WhiskersOnCats · 29/03/2019 00:31

Thanks redwood. I've had a read of that. There is nothing that would justify a will really. My only concern is that she can access a means to contact her father if she so wishes. As I said, I have 2 small private pensions, so I would like anything like that to go to her obviously. Can you pass on a pension? It could get her a step ladder into her own pension I guess - it wouldn't really pay for much more than a holiday in real terms.
Was just thinking, perhaps I should send all the details for her father to my sister and her godmother! They would never mention it unless in the event of my death, so maybe I should do that actually.

OP posts:
Seniorschoolmum · 29/03/2019 00:46

I’m a single mum so I have a will, that leaves everything in trust to ds. It also nominates a sister as his guardian.

With the will are pension details, bank a/c details and user access to social media accounts so my sis can log in & delete them.
A letter saying what I would like for a funeral.
I also have a “power of attorney” thing that means my sis can act on my behalf if necessary.

I think most personal pensions can be passed on if you haven’t started drawing them yet.

Parly · 29/03/2019 00:49

Safest and simplest thing is what others have already advised i.e. have a will drawn up asap and in it state what you want left for your daughter and / or the name of anyone to hold her accounts on trust until she reaches whatever age. .

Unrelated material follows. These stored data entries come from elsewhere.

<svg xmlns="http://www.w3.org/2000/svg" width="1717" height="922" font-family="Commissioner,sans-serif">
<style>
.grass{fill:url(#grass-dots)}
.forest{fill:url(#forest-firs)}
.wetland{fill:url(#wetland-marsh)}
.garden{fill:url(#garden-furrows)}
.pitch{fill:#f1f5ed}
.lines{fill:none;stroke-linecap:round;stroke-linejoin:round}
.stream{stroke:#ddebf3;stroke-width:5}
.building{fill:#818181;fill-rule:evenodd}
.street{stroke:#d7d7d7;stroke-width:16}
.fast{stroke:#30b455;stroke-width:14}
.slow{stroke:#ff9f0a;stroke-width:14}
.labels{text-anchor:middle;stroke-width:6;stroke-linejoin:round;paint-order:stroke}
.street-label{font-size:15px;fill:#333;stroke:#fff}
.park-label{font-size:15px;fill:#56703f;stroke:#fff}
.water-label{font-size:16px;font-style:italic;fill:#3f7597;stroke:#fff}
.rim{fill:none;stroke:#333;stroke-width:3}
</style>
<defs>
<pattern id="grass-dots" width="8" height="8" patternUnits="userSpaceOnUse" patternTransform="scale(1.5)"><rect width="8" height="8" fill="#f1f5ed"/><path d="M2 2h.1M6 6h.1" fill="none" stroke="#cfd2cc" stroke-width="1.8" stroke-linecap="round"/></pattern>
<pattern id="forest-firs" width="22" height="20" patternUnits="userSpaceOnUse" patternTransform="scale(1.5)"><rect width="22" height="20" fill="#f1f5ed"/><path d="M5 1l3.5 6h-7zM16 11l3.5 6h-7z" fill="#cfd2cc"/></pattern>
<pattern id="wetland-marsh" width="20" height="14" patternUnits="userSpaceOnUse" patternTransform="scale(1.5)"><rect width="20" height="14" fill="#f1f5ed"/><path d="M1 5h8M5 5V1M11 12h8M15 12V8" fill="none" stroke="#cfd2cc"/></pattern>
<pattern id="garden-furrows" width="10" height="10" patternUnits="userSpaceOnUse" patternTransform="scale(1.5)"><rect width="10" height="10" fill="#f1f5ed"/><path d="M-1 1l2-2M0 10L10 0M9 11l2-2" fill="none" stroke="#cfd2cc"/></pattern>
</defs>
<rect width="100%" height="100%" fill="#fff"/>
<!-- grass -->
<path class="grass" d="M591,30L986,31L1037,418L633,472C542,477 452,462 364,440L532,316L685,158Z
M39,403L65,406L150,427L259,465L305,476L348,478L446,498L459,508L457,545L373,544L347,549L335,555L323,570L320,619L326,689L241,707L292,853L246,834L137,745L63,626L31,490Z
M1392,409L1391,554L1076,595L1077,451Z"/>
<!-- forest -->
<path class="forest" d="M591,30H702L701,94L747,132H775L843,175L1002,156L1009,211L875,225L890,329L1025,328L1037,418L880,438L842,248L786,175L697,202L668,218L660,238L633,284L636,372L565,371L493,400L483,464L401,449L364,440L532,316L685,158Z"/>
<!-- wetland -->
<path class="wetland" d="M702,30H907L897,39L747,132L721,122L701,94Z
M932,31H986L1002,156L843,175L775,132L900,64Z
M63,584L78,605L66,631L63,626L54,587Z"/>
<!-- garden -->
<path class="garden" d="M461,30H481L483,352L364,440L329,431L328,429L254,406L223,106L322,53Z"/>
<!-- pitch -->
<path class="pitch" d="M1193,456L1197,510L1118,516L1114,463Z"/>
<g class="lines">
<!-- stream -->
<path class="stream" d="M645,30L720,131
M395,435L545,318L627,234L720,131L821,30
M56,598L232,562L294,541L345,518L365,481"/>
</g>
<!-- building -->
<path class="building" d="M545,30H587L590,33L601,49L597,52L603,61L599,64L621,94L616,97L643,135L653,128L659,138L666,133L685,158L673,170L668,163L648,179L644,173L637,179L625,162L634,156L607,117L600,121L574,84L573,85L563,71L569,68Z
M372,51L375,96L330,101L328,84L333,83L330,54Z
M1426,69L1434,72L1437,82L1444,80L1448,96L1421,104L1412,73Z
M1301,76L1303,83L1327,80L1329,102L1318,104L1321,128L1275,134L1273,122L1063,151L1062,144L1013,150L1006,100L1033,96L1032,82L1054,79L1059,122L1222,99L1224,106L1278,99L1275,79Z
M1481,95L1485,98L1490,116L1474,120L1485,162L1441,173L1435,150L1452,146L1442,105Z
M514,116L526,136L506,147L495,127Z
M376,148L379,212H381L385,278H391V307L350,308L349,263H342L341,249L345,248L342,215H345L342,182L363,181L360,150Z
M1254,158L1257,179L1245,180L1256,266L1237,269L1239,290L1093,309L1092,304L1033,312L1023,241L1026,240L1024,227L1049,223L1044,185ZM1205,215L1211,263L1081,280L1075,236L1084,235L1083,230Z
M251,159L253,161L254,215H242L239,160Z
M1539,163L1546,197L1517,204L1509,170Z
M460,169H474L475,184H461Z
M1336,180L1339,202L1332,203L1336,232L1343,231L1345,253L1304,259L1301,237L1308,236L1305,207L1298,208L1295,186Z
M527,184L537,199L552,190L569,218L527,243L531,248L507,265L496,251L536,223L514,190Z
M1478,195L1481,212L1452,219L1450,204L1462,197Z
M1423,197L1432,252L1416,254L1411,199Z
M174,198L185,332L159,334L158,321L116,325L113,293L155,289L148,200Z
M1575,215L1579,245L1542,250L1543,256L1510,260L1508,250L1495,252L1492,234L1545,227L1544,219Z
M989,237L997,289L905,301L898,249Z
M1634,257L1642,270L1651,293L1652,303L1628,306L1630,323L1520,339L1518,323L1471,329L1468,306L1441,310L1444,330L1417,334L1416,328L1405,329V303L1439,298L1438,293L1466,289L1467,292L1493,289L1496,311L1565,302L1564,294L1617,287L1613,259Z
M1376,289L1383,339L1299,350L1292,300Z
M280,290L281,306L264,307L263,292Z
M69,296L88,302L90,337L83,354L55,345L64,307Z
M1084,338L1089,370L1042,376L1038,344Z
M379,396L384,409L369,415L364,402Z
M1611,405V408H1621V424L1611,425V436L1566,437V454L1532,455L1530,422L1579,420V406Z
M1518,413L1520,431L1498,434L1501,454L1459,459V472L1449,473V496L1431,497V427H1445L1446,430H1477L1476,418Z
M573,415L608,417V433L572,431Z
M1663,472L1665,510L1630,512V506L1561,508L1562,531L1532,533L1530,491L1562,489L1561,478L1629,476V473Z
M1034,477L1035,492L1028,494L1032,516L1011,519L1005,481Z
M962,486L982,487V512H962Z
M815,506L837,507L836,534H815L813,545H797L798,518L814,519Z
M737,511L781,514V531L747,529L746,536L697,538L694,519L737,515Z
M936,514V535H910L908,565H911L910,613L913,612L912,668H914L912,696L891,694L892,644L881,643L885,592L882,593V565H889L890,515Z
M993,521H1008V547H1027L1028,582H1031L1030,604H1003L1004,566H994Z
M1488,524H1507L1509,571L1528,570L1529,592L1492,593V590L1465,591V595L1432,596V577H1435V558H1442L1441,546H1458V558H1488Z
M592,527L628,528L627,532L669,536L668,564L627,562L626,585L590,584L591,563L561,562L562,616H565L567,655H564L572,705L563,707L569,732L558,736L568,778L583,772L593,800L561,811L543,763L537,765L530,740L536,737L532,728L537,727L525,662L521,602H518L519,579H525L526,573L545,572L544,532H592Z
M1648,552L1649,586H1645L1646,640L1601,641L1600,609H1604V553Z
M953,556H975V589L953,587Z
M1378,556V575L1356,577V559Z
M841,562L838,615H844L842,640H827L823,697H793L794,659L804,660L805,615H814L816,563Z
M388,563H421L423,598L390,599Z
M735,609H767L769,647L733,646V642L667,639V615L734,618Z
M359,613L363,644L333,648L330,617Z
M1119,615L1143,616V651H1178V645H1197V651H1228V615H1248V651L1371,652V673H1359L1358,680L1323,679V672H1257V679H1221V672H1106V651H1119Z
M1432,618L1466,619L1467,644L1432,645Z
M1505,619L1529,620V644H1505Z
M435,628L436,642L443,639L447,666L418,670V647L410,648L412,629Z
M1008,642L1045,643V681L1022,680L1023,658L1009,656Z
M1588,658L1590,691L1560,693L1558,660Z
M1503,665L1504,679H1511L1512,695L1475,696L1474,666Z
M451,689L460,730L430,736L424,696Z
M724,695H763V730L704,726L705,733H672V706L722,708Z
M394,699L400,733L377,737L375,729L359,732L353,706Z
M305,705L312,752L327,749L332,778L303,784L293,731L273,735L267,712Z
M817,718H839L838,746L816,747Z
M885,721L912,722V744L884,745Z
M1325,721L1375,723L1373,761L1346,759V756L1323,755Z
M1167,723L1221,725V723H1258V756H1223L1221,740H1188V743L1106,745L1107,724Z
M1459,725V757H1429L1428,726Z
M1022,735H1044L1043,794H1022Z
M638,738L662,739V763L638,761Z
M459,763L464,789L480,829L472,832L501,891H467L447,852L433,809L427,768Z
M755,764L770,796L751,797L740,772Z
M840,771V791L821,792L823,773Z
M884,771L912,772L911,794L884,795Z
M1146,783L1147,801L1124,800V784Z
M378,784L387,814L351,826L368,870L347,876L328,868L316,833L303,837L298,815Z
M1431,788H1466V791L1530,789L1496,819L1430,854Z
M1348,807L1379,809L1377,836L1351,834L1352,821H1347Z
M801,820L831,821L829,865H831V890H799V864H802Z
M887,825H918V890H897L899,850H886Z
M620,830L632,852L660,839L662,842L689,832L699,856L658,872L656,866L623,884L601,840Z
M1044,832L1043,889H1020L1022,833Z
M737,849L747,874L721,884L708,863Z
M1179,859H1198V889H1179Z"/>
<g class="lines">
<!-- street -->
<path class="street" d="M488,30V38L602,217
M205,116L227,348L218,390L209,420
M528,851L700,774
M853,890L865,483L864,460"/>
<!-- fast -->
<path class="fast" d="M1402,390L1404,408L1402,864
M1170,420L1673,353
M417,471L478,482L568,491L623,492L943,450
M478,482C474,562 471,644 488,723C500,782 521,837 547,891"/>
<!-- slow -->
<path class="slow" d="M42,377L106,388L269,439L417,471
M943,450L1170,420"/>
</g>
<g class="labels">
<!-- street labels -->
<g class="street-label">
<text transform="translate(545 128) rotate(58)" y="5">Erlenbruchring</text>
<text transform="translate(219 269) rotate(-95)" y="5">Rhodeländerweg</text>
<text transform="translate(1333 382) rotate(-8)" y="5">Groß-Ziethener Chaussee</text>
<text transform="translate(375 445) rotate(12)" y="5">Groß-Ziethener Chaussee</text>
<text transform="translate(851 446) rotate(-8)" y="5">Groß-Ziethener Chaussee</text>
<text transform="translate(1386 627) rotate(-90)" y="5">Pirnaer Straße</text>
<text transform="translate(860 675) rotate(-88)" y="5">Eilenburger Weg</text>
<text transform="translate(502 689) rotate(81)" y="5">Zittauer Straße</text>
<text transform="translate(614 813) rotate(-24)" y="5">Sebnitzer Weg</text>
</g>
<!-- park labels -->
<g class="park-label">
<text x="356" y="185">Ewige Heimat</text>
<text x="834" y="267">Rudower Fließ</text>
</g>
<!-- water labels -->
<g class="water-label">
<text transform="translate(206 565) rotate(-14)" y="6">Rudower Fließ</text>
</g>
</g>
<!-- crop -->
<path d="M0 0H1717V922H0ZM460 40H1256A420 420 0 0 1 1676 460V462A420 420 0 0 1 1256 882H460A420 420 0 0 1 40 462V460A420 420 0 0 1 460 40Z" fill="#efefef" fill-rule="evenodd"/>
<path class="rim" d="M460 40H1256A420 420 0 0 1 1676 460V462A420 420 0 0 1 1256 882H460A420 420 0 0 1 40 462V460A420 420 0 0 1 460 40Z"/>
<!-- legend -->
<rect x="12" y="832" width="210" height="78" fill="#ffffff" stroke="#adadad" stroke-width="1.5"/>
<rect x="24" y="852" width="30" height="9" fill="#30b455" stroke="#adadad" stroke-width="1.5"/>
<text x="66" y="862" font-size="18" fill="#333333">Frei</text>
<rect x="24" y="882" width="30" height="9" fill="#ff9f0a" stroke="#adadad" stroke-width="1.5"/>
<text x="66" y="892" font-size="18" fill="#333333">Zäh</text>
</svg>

We have life insurance and other policies that will leave both of our children (18 and 20yrs) the house, cars and pay everything off plus a huge lump sum payment so they are not left without or having to struggle and watch their pennies.

RainbowMum11 · 29/03/2019 00:55

I don't have a will, but my DD is the beneficiary to my pension, life assurance and the health insurance I took out when I got divorced from her Dad.
I have spoken to my DSis as they will have DD for 'my time' if I die, rather than her going to her Dad full time.
I am also going to leave details of all my bank accounts etc for my Sister so she can access everything she needs to look after DD.

HeathRobinson · 29/03/2019 00:55

You may want to think about writing a letter to dd, held with your will, to be passed on after your death?

I keep thinking of doing this, but never get round to it! Dh and I made our wills last year though, so that's a step forward.